The galaxy has an outer pseudo-ring which is more visible in blue light. The ring is created by two arms which emerge from the end of the disk, but they start to branch into smaller arms, creating a ring of multiple fragmented arms. Many HII regions emitting H-alpha are visible in it, indicating it is a location of active star formation. The ring is detached from the disk and gives the galaxy an appearance similar to Hoag's Object. It is possible that the bar prevents the gas infalling to the central region of the galaxy.
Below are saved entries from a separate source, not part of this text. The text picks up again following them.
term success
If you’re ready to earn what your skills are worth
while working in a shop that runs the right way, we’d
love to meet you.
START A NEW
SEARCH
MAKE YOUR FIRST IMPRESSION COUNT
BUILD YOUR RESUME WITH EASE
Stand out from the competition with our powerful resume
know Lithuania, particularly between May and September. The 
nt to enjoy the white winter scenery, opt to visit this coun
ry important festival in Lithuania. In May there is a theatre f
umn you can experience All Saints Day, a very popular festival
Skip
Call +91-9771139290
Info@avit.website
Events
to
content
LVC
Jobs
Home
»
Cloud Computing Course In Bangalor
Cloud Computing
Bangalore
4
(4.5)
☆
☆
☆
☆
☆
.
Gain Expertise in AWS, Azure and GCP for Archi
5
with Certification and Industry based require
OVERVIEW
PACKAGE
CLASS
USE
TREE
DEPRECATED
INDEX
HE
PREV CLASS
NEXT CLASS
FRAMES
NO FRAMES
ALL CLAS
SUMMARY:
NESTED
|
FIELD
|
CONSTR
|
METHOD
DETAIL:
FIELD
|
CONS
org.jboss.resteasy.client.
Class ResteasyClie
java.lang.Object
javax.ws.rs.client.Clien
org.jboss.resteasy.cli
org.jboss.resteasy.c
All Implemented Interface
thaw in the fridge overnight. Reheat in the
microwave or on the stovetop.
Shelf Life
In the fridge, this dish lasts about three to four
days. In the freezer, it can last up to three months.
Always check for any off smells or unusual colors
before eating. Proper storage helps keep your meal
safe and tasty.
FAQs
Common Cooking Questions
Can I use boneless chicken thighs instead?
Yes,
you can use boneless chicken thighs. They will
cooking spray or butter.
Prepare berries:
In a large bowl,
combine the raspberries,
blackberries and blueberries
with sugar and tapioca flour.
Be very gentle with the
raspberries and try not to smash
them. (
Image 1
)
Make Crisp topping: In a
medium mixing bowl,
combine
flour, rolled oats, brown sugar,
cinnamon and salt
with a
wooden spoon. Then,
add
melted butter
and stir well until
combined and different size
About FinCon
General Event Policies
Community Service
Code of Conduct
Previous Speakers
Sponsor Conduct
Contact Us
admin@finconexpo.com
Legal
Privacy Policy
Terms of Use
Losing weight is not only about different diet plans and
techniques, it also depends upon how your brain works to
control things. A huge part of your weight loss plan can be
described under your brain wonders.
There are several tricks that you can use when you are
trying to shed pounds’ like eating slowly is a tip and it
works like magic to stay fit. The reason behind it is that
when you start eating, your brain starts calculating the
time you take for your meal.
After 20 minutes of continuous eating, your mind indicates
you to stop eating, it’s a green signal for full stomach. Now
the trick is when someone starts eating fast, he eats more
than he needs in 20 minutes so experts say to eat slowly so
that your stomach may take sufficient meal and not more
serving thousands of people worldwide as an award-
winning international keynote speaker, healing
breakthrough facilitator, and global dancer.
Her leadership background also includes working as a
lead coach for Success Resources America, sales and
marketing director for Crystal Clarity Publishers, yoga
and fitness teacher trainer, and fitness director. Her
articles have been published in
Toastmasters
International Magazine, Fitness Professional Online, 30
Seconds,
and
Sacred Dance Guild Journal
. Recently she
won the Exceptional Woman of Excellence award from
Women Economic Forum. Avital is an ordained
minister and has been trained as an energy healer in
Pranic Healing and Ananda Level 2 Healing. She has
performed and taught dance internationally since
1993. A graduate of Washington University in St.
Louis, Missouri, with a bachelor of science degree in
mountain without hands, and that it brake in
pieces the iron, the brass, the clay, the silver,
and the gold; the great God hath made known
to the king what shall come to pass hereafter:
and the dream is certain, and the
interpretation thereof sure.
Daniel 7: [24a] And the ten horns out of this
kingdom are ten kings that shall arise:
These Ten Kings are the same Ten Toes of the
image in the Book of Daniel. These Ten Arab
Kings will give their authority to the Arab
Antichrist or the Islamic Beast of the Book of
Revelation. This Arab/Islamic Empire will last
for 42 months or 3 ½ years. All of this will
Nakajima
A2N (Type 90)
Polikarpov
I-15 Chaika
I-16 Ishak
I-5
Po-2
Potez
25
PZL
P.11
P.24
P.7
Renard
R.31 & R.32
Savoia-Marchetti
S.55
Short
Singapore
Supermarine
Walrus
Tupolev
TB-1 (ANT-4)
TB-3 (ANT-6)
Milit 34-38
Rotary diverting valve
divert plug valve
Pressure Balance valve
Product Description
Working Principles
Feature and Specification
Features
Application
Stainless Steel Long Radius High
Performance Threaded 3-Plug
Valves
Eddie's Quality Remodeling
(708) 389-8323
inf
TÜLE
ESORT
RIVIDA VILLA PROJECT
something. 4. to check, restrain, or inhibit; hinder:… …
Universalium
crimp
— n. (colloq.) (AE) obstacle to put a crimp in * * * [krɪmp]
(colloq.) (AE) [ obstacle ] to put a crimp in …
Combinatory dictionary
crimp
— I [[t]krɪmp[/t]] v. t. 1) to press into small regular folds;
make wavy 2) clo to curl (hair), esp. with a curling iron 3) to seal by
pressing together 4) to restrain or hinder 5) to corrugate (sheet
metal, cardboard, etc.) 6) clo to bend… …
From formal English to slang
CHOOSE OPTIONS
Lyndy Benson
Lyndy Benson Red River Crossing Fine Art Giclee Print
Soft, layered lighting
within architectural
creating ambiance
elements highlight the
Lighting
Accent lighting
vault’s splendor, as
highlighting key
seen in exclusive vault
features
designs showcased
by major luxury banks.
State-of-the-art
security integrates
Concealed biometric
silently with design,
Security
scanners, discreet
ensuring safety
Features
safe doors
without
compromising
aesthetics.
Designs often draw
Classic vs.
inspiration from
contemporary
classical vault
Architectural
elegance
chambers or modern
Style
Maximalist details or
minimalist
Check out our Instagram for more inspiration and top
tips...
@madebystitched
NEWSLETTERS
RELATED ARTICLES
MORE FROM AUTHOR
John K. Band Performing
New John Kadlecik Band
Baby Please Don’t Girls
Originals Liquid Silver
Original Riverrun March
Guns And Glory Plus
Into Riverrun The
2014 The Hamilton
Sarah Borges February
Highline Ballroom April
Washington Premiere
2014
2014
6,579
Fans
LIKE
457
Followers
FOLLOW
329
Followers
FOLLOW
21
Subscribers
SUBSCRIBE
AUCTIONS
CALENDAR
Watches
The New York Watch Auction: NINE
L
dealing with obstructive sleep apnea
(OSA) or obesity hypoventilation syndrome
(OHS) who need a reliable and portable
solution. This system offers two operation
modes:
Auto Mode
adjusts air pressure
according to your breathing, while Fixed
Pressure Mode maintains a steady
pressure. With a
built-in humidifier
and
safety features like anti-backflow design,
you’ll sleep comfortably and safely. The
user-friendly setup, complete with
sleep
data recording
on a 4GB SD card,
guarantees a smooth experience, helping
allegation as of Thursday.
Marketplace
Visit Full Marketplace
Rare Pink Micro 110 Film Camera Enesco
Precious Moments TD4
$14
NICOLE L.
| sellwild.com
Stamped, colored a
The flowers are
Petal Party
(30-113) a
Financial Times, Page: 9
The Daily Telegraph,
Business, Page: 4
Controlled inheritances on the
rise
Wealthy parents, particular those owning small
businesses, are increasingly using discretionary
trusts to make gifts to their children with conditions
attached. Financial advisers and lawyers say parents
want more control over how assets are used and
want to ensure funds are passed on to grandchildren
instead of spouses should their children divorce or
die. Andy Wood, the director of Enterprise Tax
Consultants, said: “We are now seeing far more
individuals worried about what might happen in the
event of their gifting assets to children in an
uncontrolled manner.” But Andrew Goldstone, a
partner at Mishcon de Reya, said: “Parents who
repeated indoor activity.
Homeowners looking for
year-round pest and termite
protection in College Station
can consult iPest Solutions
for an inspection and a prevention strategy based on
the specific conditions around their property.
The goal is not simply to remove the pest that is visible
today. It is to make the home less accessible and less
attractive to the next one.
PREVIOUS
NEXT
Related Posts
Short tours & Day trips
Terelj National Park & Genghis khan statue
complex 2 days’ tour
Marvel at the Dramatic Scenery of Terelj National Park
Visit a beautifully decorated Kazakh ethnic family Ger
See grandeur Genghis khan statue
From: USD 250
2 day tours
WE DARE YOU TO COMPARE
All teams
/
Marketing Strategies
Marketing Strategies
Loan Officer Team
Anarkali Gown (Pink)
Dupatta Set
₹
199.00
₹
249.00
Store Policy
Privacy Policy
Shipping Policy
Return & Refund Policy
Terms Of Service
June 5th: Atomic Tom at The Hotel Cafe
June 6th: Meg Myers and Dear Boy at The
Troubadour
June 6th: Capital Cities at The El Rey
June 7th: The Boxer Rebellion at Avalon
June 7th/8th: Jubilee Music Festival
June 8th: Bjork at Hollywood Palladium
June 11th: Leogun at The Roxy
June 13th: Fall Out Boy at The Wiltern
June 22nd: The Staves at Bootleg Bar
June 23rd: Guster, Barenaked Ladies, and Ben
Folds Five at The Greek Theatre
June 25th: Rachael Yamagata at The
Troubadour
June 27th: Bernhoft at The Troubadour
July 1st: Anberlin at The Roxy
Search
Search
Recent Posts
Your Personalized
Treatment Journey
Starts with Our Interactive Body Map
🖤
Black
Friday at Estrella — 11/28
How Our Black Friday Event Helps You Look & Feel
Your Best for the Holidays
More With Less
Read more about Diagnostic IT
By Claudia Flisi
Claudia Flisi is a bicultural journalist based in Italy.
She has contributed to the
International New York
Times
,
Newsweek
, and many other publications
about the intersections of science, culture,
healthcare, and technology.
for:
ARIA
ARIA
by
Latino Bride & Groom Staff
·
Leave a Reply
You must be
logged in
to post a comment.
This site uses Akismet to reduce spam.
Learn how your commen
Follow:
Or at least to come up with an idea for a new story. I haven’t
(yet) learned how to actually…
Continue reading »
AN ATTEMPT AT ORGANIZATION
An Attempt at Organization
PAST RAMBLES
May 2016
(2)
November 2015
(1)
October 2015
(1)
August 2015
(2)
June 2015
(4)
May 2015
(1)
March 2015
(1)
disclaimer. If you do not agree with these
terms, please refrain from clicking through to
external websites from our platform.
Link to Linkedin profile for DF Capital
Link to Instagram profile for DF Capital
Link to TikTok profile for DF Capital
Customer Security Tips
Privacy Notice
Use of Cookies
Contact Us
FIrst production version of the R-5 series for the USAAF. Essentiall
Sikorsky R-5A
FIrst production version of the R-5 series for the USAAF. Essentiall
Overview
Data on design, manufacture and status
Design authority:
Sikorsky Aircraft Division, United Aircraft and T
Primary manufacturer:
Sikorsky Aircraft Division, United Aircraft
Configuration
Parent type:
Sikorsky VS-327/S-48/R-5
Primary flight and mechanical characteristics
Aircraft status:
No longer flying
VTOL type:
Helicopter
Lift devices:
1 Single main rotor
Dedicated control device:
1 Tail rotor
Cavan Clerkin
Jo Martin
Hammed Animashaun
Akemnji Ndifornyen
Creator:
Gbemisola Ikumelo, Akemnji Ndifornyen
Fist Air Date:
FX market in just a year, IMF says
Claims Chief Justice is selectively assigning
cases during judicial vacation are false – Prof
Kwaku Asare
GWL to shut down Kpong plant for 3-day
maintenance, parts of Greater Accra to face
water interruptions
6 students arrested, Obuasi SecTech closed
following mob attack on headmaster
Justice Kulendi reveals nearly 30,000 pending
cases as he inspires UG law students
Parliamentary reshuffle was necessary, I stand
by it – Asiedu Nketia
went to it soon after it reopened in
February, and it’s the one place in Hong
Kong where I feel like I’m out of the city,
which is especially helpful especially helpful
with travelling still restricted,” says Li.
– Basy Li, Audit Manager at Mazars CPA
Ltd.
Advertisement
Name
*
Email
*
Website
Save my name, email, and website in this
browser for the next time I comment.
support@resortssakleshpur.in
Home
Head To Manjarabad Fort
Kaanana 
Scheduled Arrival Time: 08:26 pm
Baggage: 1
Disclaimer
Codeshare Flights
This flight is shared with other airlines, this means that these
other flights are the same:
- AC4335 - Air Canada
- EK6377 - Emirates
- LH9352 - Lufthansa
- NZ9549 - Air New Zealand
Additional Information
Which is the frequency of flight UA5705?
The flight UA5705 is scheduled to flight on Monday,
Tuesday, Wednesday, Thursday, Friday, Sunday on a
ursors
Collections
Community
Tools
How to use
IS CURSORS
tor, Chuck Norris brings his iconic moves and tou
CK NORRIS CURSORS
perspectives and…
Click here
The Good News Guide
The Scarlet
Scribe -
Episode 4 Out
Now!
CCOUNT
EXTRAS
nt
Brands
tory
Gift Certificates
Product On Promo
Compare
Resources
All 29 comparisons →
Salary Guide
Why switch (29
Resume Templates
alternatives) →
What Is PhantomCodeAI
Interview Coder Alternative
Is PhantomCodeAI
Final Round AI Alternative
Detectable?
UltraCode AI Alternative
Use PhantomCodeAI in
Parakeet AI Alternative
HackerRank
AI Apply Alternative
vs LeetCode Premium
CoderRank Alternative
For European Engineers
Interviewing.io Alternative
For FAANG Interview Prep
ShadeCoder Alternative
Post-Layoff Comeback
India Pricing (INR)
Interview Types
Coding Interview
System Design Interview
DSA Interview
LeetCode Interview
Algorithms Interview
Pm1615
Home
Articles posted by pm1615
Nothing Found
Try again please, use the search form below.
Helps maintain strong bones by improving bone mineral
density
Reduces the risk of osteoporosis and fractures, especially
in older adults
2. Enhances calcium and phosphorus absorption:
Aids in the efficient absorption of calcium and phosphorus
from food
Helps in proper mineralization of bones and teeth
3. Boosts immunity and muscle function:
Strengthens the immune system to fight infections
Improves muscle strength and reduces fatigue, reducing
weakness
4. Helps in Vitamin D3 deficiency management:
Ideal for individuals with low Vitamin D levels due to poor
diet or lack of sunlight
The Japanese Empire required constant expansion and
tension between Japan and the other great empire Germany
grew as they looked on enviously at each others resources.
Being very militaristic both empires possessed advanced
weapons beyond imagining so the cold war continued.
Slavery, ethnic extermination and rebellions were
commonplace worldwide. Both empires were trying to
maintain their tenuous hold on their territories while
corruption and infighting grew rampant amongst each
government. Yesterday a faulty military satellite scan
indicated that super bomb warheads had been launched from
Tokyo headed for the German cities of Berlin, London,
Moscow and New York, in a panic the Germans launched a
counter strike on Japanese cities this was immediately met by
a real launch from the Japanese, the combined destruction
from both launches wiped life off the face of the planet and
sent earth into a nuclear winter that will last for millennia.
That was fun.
The ring is elongated perpendicularly to the bar.

=== Hydrogen disk ===
The optical disk is surrounded by a hydrogen envelope which extends to over 10 arcminutes from the nucleus, about two and half times more than the optical edge of the galaxy. The HI emission is about twice as strong at the west of the galaxy than the east but its western edge is sharper. The asymmetry could be the result of a past interaction with another galaxy. Observations by the Arecibo Observatory revealed an HI cloud about 15 arcminutes northwest of the centre but it wasn't detected in observations by the Very Large Array.

== Nearby galaxies ==
NGC 5701 is according to A. M. Garcia a member of the NGC 5746 Group, also known as LGG 386. No companion galaxies are visible in hydrogen line or optical observations. UGC 9385, another member of the group, lies about 56 arcminutes to the west. The group is a member of the Virgo III Groups, a long chain of galaxies extending for about 40 million light years from the Virgo Cluster.